To explore structure-activity relationships (SAR) of a novel conformationally constrained lead cis-3,6-disubstituted piperidine derivative derived from (2,2-diphenylethyl)-[1-(4-fluorobenzyl)piperidine-4-ylmethyl]amine (I), a series of compounds was synthesized by derivatizing the exocyclic N-atom at the 3-position of the lead. This study led to the formation of substituted phenyl and heterocyclic derivatives. All novel compounds were tested for their affinity at the dopamine transporter (DAT), serotonin transporter (SERT), and norepinephrine transporter (NET) in the brain by measuring their potency in competing for the binding of [3H]WIN 35 428, [3H]citalopram, and [3H]nisoxetine, respectively. Selected compounds were also evaluated for their activity in inhibiting the uptake of [3H]DA. The SAR results demonstrated that the nature of substitutions on the phenyl ring is important in activity at the DAT with the presence of an electron-withdrawing group having the maximum effect on potency. Replacement of the phenyl ring in the benzyl group by heterocyclic moieties resulted in the development of compounds with moderate activity for the DAT. Two most potent racemic compounds were separated by a diastereoisomeric separation procedure, and differential affinities were observed for the enantiomers. Absolute configuration of the enantiomers was obtained unambiguously by X-ray crystal structural study. One of the enantiomers, compound S,S-(-)-19a, exhibited the highest potency for the DAT (IC50 = 11.3 nM) among all the compounds tested and was as potent as GBR 12909 (1-[2-[bis(4-fluorophenyl)methoxy]ethyl]-4-(3-phenylpropyl)piperazine). However, the compound (-)-19a was more selective than GBR 12909 in binding to the DAT compared with binding to the SERT and NET. The present results establish the newly developed 3,6-disubstituted piperidine derivatives as a novel template for high-affinity inhibitors of DAT. Structurally these molecules are more constrained compared to our earlier flexible piperidine molecules and, thus, should provide more insights about their bioactive conformations.

High affinity hydroxypiperidine analogues of 4-(2-benzhydryloxyethyl)-1-(4-fluorobenzyl)piperidine for the dopamine transporter: stereospecific interactions in vitro and in vivo.
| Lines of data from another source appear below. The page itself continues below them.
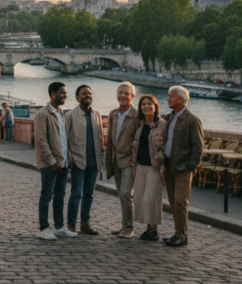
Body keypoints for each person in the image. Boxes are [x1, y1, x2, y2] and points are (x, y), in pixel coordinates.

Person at [157, 85, 204, 248]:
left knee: (180, 202)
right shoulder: (169, 118)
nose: (168, 99)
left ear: (181, 100)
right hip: (169, 166)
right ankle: (178, 233)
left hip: (183, 168)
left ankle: (181, 236)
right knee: (172, 202)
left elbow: (198, 146)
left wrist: (191, 166)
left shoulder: (192, 120)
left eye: (171, 97)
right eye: (168, 96)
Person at [33, 82, 76, 240]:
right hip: (50, 164)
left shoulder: (61, 113)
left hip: (63, 162)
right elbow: (41, 141)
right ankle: (44, 228)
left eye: (65, 93)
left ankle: (59, 227)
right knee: (46, 195)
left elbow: (64, 139)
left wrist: (68, 158)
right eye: (62, 93)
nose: (65, 95)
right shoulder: (43, 114)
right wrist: (52, 162)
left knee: (60, 196)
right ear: (53, 94)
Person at [63, 85, 104, 235]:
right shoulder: (70, 115)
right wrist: (68, 158)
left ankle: (85, 223)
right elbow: (64, 139)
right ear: (77, 97)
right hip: (77, 160)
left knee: (89, 193)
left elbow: (100, 136)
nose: (88, 96)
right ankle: (71, 224)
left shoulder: (97, 114)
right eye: (84, 94)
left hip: (93, 161)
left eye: (90, 93)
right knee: (76, 193)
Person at [105, 81, 139, 238]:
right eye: (120, 92)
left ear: (132, 96)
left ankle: (129, 228)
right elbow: (111, 140)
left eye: (126, 93)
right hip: (115, 160)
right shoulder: (113, 114)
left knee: (126, 193)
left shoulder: (137, 115)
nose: (123, 96)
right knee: (121, 193)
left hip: (129, 161)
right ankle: (125, 226)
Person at [132, 95, 167, 241]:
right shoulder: (140, 124)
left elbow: (166, 146)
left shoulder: (162, 124)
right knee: (140, 197)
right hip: (140, 165)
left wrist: (161, 161)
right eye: (143, 104)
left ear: (155, 106)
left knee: (151, 198)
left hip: (154, 166)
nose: (146, 107)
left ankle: (154, 230)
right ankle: (148, 228)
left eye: (149, 104)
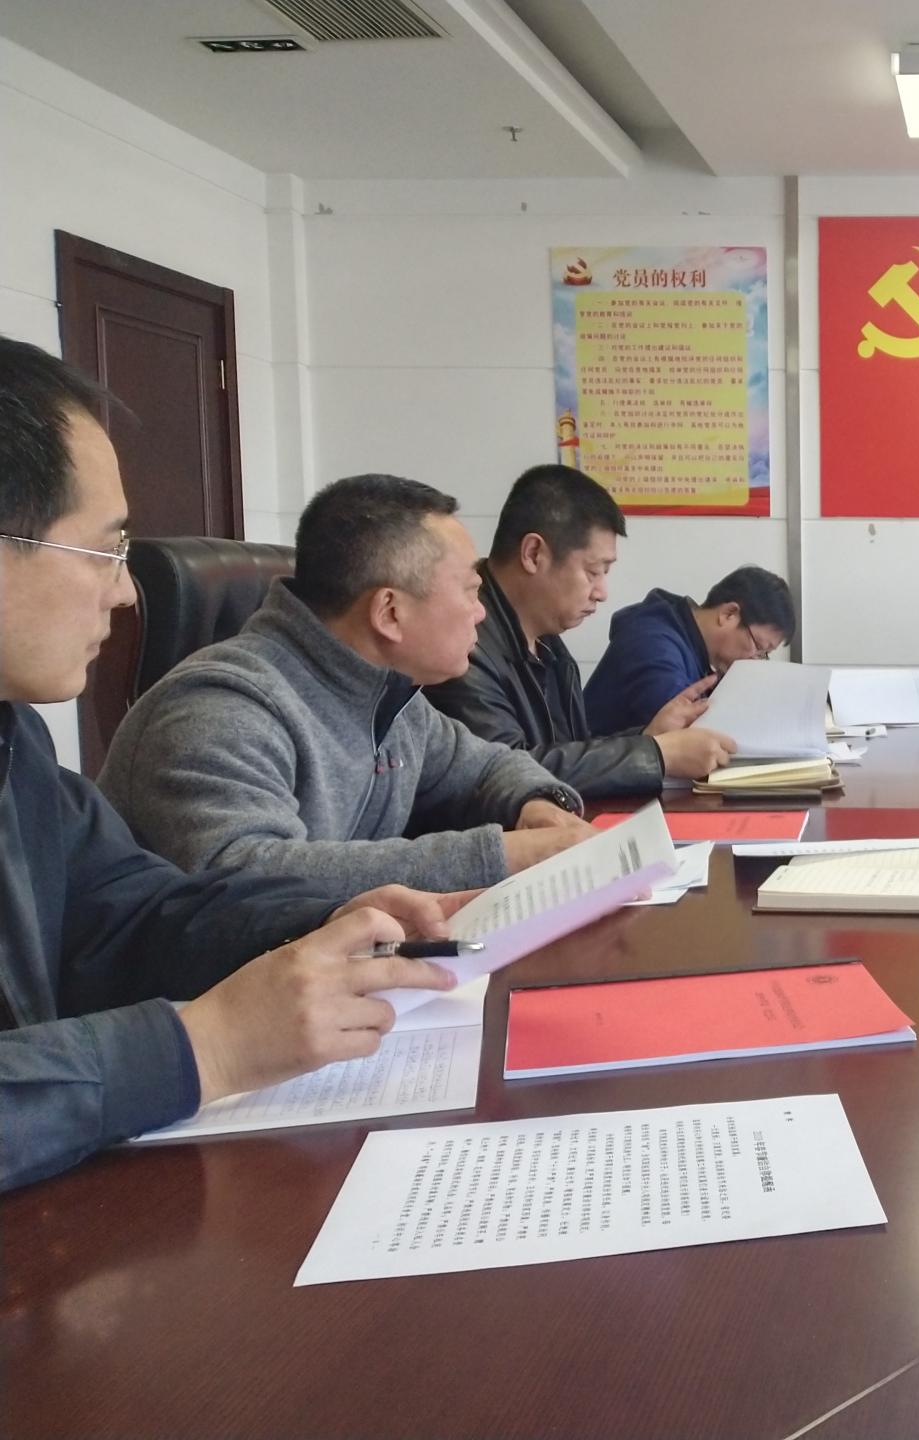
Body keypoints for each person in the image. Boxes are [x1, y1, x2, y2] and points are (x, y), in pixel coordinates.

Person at [0, 337, 465, 1190]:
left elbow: (129, 915)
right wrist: (204, 1048)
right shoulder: (221, 702)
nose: (125, 592)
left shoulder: (14, 743)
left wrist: (319, 923)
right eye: (105, 550)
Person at [99, 474, 598, 895]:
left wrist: (535, 804)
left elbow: (485, 766)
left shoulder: (390, 697)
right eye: (471, 591)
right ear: (390, 612)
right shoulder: (220, 711)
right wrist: (499, 856)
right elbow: (248, 879)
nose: (480, 612)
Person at [423, 464, 735, 797]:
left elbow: (568, 755)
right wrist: (656, 754)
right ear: (533, 554)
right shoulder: (462, 647)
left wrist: (649, 737)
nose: (602, 592)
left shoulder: (549, 645)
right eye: (593, 571)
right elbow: (502, 771)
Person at [584, 565, 794, 734]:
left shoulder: (691, 644)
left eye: (763, 655)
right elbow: (691, 733)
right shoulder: (654, 645)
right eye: (758, 647)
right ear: (729, 614)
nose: (754, 661)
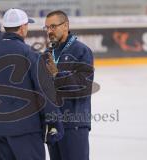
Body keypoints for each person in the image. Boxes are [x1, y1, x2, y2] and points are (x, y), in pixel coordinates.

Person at [0, 8, 64, 160]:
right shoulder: (31, 54)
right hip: (25, 132)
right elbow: (45, 93)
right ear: (22, 28)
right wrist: (54, 123)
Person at [43, 10, 94, 160]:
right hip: (53, 124)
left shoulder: (82, 51)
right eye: (47, 27)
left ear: (65, 26)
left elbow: (84, 87)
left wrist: (56, 75)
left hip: (74, 124)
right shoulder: (48, 53)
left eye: (53, 26)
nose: (49, 31)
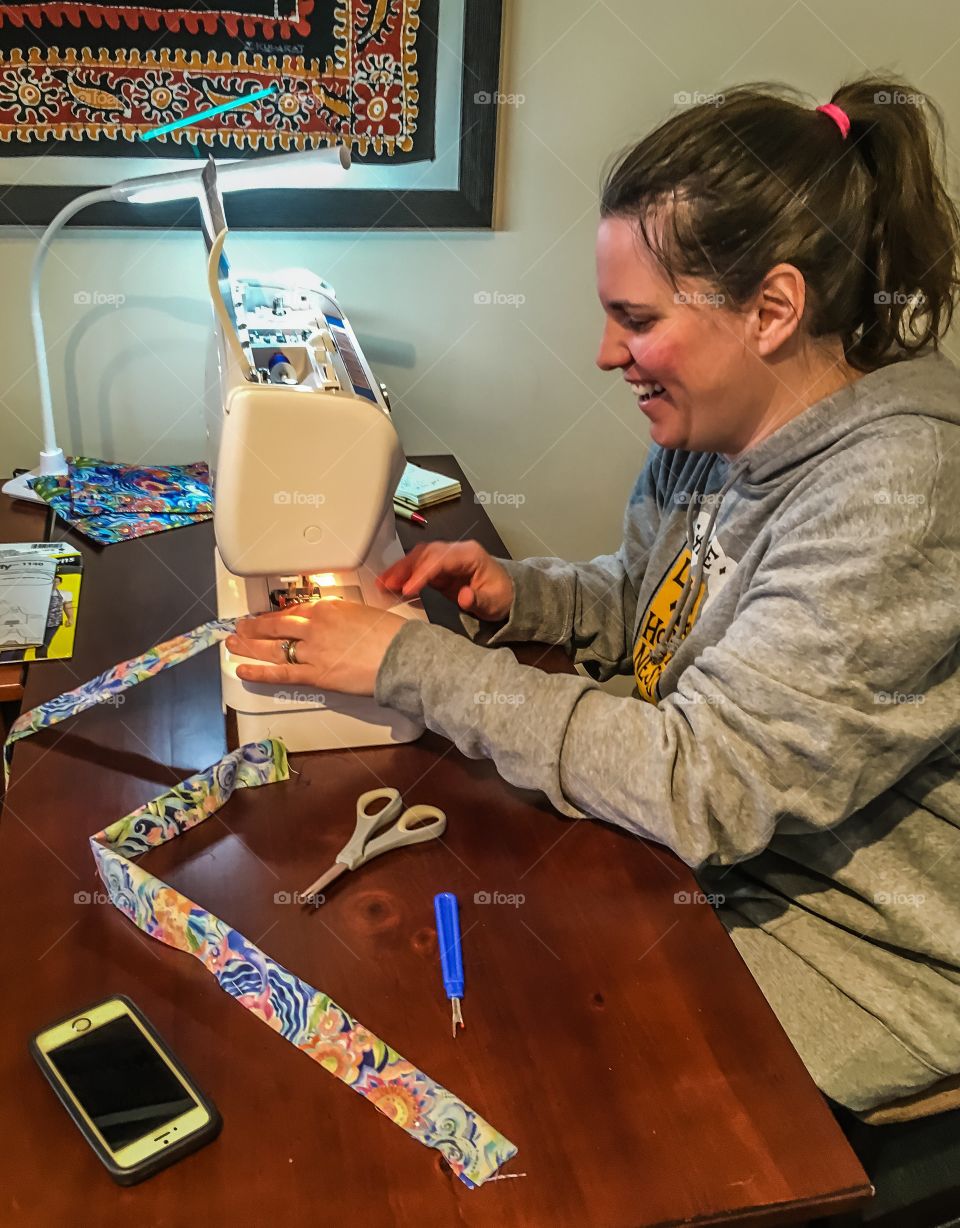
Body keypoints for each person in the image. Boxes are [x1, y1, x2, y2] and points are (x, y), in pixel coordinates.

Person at [226, 75, 960, 1119]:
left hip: (856, 948)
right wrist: (522, 596)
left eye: (636, 320)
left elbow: (709, 782)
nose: (607, 353)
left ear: (773, 310)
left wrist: (410, 663)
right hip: (727, 866)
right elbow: (656, 605)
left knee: (525, 1070)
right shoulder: (714, 432)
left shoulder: (897, 493)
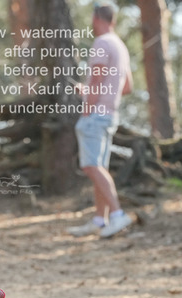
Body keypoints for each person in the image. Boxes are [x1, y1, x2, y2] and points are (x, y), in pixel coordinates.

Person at [67, 2, 133, 238]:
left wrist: (87, 107)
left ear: (96, 19)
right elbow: (127, 87)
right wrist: (98, 95)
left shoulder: (102, 43)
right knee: (99, 168)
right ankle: (100, 220)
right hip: (110, 114)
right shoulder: (120, 46)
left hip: (95, 114)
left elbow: (96, 79)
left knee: (91, 167)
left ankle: (117, 215)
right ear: (113, 20)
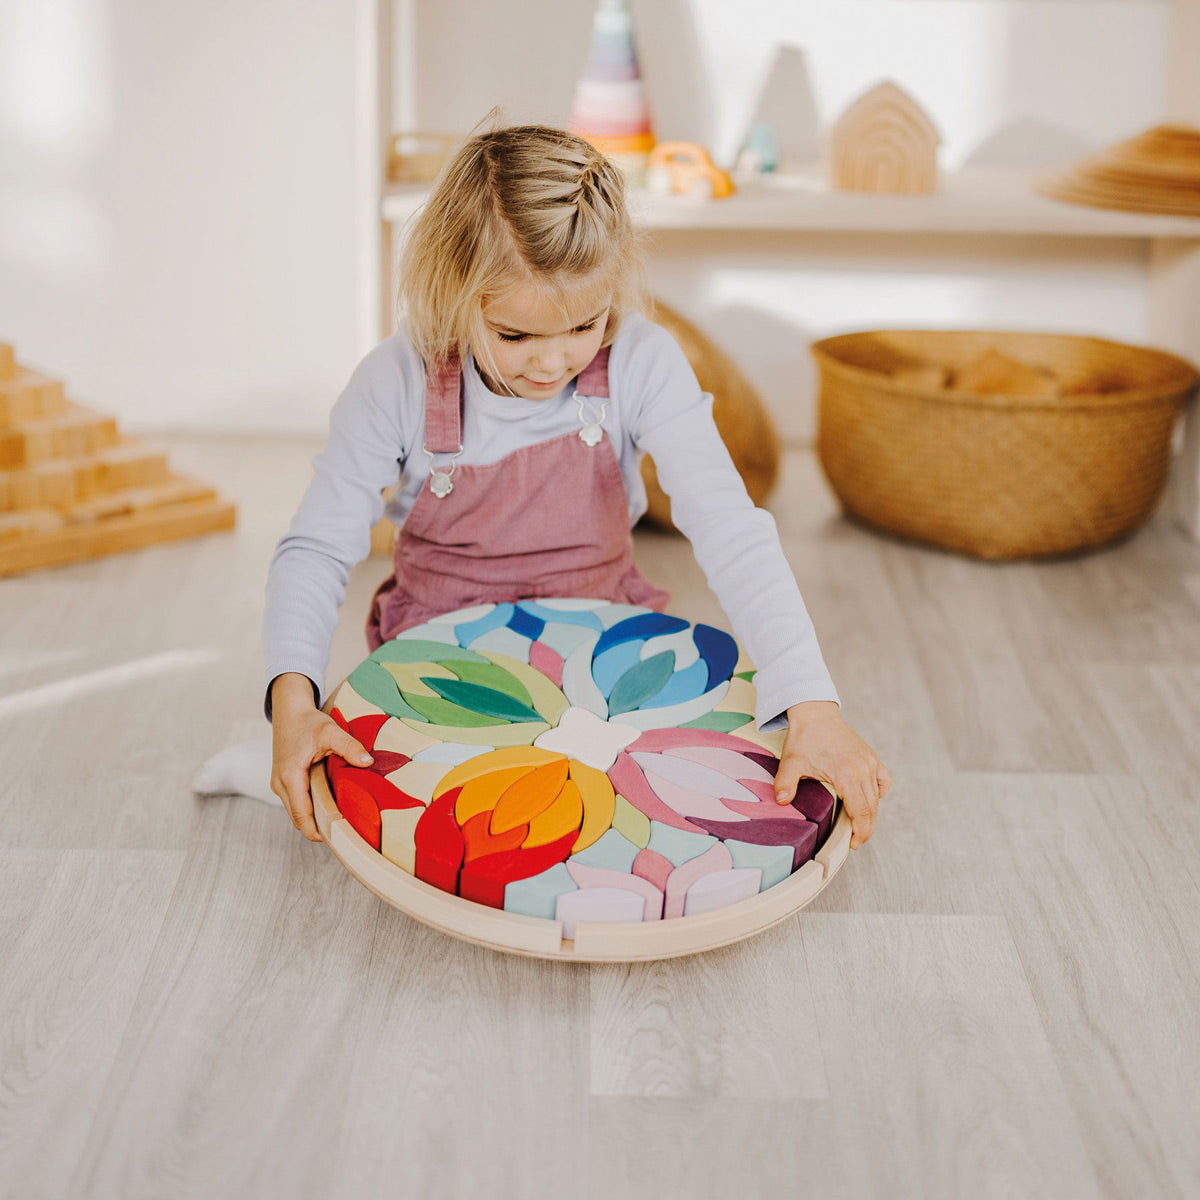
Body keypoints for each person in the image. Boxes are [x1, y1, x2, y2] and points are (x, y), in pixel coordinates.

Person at [261, 118, 892, 850]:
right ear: (450, 288)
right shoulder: (398, 379)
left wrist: (812, 706)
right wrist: (292, 702)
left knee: (650, 816)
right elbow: (315, 547)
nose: (551, 363)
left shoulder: (642, 361)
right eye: (514, 335)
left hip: (606, 640)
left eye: (583, 325)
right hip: (438, 650)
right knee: (479, 828)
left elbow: (731, 529)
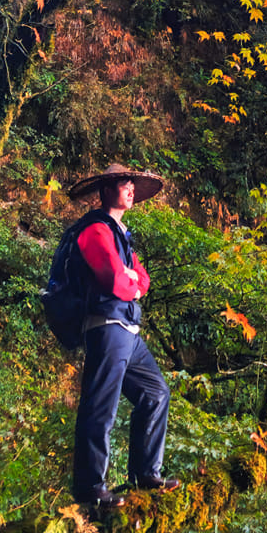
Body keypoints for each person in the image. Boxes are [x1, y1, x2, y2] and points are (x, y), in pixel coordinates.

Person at [66, 161, 181, 510]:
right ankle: (90, 490)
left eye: (132, 183)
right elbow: (116, 281)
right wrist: (130, 282)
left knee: (156, 393)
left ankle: (145, 474)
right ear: (105, 191)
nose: (130, 188)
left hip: (128, 331)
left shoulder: (120, 235)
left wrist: (132, 281)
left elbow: (141, 280)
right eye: (123, 183)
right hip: (106, 327)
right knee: (101, 407)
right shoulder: (95, 231)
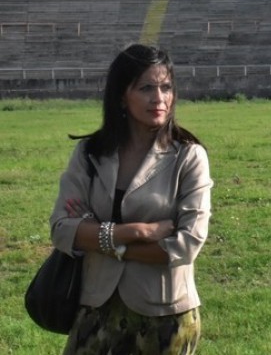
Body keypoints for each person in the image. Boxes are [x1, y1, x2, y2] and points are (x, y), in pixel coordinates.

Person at [49, 44, 213, 354]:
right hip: (95, 308)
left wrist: (101, 237)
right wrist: (139, 232)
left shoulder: (189, 157)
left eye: (166, 87)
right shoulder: (90, 153)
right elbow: (61, 228)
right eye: (146, 88)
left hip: (165, 317)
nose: (159, 98)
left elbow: (187, 243)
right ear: (122, 95)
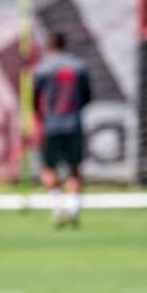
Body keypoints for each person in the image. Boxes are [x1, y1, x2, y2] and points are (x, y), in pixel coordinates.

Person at [33, 31, 92, 227]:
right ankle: (73, 210)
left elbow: (34, 100)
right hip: (74, 123)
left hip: (51, 125)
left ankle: (57, 208)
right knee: (74, 169)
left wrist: (40, 118)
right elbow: (86, 97)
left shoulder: (42, 69)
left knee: (48, 168)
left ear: (49, 46)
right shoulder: (79, 67)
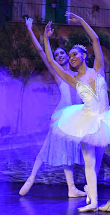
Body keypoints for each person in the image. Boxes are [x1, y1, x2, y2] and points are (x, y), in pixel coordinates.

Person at [43, 13, 110, 212]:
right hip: (86, 120)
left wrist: (81, 21)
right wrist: (45, 38)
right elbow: (51, 62)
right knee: (89, 161)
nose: (71, 58)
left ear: (84, 55)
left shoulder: (98, 68)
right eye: (69, 56)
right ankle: (93, 201)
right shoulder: (73, 80)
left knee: (96, 162)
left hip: (106, 118)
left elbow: (94, 39)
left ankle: (91, 193)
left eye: (74, 54)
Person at [19, 17, 85, 198]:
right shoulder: (60, 75)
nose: (60, 56)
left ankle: (71, 188)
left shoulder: (79, 75)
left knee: (69, 151)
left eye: (62, 54)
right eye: (57, 56)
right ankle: (31, 179)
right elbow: (41, 52)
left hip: (77, 116)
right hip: (63, 114)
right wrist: (34, 31)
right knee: (48, 146)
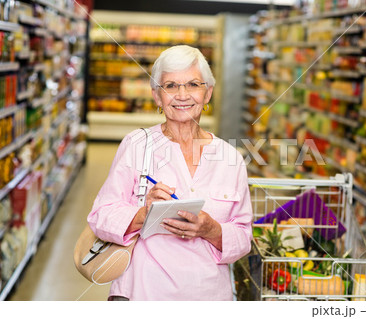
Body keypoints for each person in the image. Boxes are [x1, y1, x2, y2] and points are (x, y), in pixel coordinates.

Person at [87, 45, 253, 301]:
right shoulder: (136, 146)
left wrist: (211, 230)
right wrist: (144, 213)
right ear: (156, 96)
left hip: (208, 297)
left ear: (207, 93)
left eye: (193, 84)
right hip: (144, 294)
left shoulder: (230, 158)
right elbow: (100, 217)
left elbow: (243, 236)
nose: (182, 95)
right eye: (171, 86)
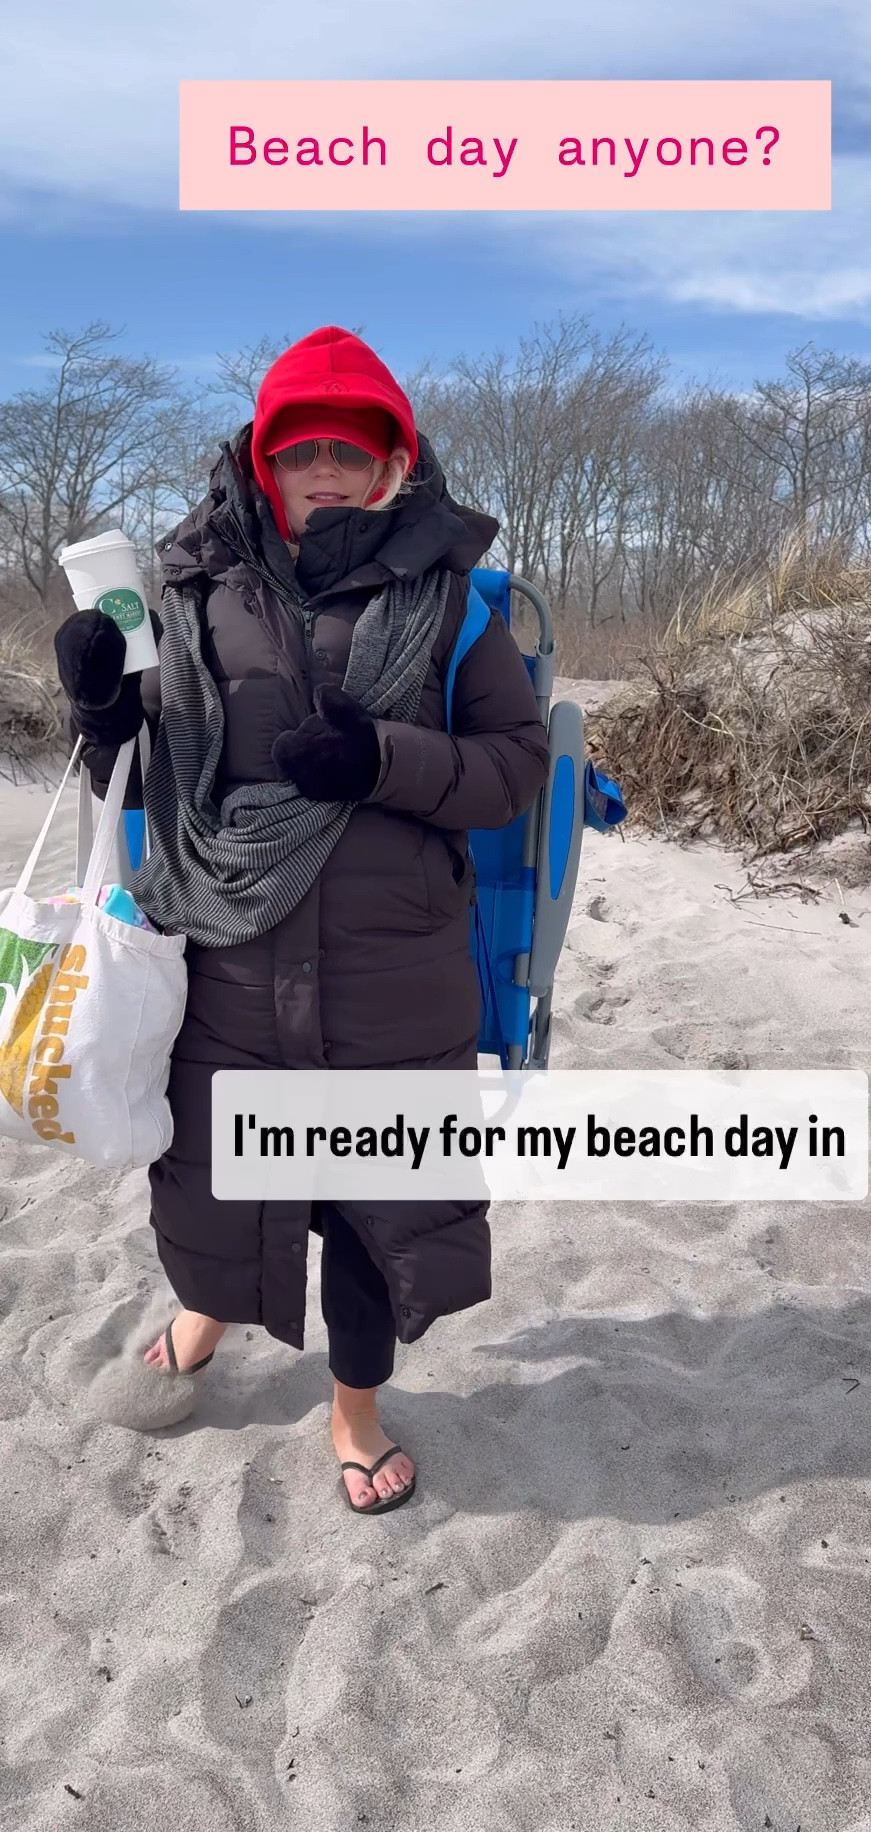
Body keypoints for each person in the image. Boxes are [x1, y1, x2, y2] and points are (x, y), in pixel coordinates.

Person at [55, 325, 549, 1514]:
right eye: (299, 449)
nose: (323, 468)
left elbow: (513, 768)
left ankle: (355, 1408)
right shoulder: (193, 589)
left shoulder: (456, 602)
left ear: (391, 463)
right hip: (228, 955)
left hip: (395, 971)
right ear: (263, 462)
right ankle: (205, 1314)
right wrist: (104, 714)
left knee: (374, 1204)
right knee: (219, 1174)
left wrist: (379, 757)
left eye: (352, 445)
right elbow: (151, 770)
In our effort to develop high-affinity ligands for the dopamine transporter which might find potential use as cocaine medication, a polar hydroxy substituent was introduced into the piperidine ring of one of our disubstituted lead analogues derived from 1-[2-(diphenylmethoxy)-ethyl]-4-(3-phenylpropyl)piperazine (GBR 12935). Both cis- and trans-3-hydroxy derivatives were synthesized and the racemic trans isomer, (+/-)-5, was further resolved into two enantiomers. Newly synthesized compounds were characterized for their binding affinity at the dopamine, serotonin, and norepinephrine transporter systems in rat brain. The two enantiomers (+)-5 and (-)-5 exhibited marked differential affinities at the dopamine transporter with (+)-5 being 122-fold more potent than (-)-5 in inhibiting radiolabeled cocaine analogue binding (IC(50); 0.46 vs 56.7 nM) and 9-fold more active for inhibiting dopamine uptake (IC(50); 4.05 vs 38.0 nM). Furthermore, the most active (+)-5 was 22-fold more potent at the dopamine transporter compared to the standard GBR 12909. Absolute configuration of one of the enantiomers was determined unambiguously by X-ray structural analysis. In in vivo locomotor activity studies, the enantiomer (+)-5 and the racemic (+/-)-5, but not (-)-5, exhibited stimulant activity with a long duration of effect. All three compounds, (+)-5, (-)-5, and (+/-)-5, within the dose range tested, partially (50%) but incompletely (80%) produced cocaine-like responses in mice trained to discriminate 10 mg/kg ip cocaine from vehicle. Compound (-)-5 was distinctive in this regard in that, unlike (+)-5 and (+/-)-5, it did not affect locomotor activity yet, but similar to them, was able to engender (albeit incompletely) cocaine-like responses.